Once in the U.S. Norrie entered into a partnership with James Boorman and John Johnston, known as Boorman, Johnston & Co. to principally transact in Swedish iron. He was admitted as a partner in 1828. Their office was located on Greenwich near Cedar Street. After Boorman and Johnston died, Johnston's son, James Boorman Johnston, became Norrie's partner and they ran the firm from an office on Broadway and Wall Street (over the Bank of the Republic) until Norrie's retirement in 1875.

Norrie later became one of the original stockholders of the canal between Lake Michigan and Lake Superior and one of the largest stockholders of the Milwaukee, Lake Shore & Michigan Railroad. He also served as vice president of the Bank of Savings and a director of the Bank of Commerce from its inception. He was also a trustee of the Royal Insurance Company and served as the chairman of its Finance Committee.

He was also a founder of St. Luke's Hospital. Norrie joined the Saint Andrew's Society of the State of New York in 1827, qualifying as a life member in 1867. He served as Manager from 1838 to 1840, second vice-president from 1843 to 1851, and president from 1851 to 1862.

==Personal life==
On May 16, 1827, Norrie was married to Mary Johanna Van Horne (1799–1873) at Trinity Church in Manhattan. Mary was a daughter of Garett Van Horne and Ann Margaret (née Clarkson) Van Horn. Together, Mary and Adam were the parents of:

- Ann Margaret Norrie (d. 1905), who married George Lewis Augustus Moke (1814–1875), a son of Dr.

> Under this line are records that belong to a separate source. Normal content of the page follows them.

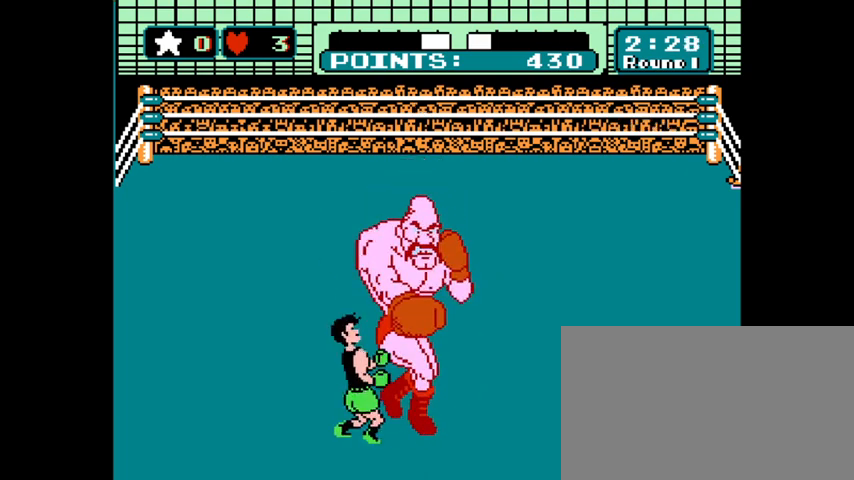
{"keys": [], "mouse": [], "mouse_move": "still", "events": [[200, "z", "down"], [300, "z", "up"], [333, "z", "down"], [433, "z", "up"]]}
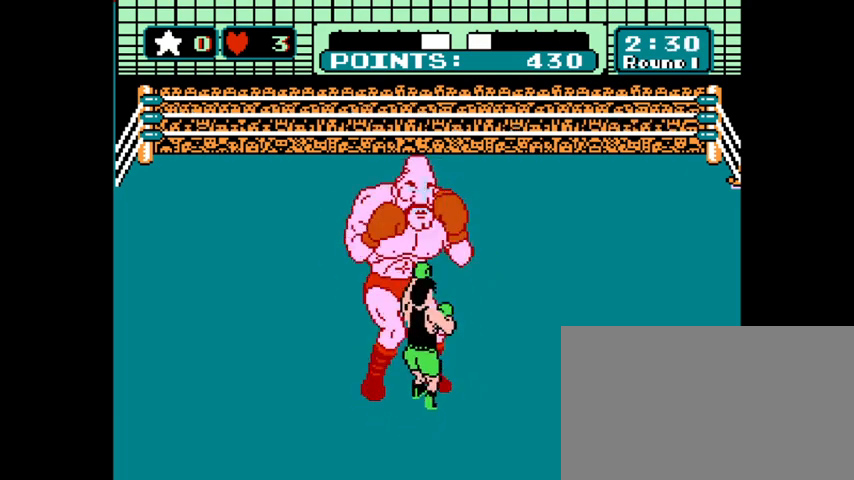
{"keys": [], "mouse": [], "mouse_move": "still", "events": []}
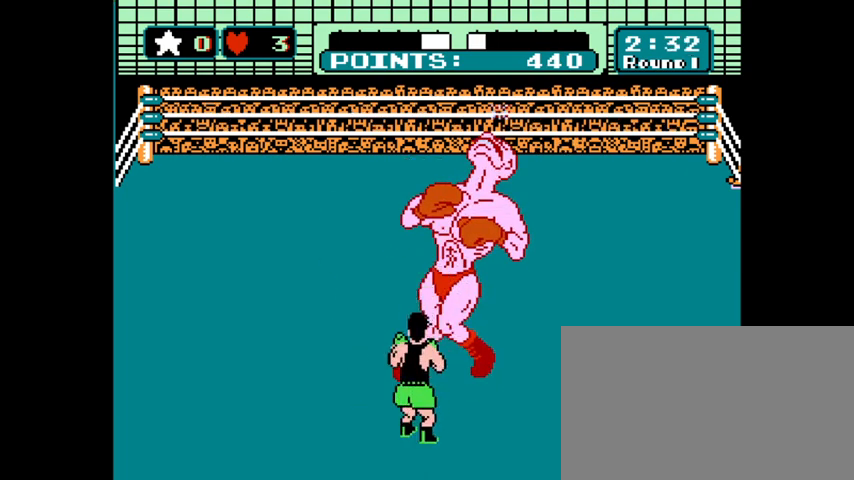
{"keys": [], "mouse": [], "mouse_move": "still", "events": []}
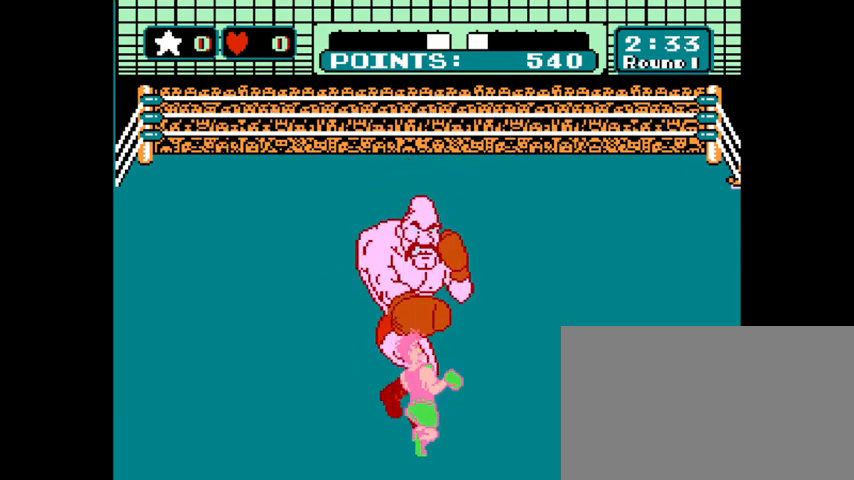
{"keys": [], "mouse": [], "mouse_move": "still", "events": []}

Charles Alexander Moke and Martha (née Masterston) Moke.
- Gordon Norrie (1830–1909), who married Emily Frances Lanfear, a daughter of Ambrose Lanfear.
- Mary Van Horn Norrie (1832–1888), who married David Plenderleath Sellar (1833–1901), son of Patrick Sellar.
- Julia Nickel Norrie (1839–1921), who married Warren Carpenter Beach (1844–1922) in 1883.

Norrie died on June 6, 1882, at 303 Fifth Avenue, his residence in New York City.

===Descendants===
Through his daughter Margaret, he was a grandfather of George Edward Moke Norrie (1858–1920) and great-grandfather of Charles Willoughby Moke Norrie, 1st Baron Norrie (1893–1977), who served as Governor of South Australia and Governor-General of New Zealand.

Through his son Gordon, he was a grandfather of Ambrose Lanfear Norrie (who married Ethel Lynde Barbey, a daughter of Mary Lorillard Barbey and granddaughter of tobacco magnate Pierre Lorillard III), Mary Lanfear Norrie, Dr. Van Horne Norrie, Sara Goodhue Norrie, Adam Gordon Norrie (who married Margaret Lewis Morgan, sister of Geraldine Livingston Morgan), Emily Lanfear Norrie, who died unmarried in 1936.

Through his daughter Mary, he was a grandfather of Norrie Sellar, a prominent cotton broker who married Sybil Katherine Sherman (the daughter of William Watts Sherman).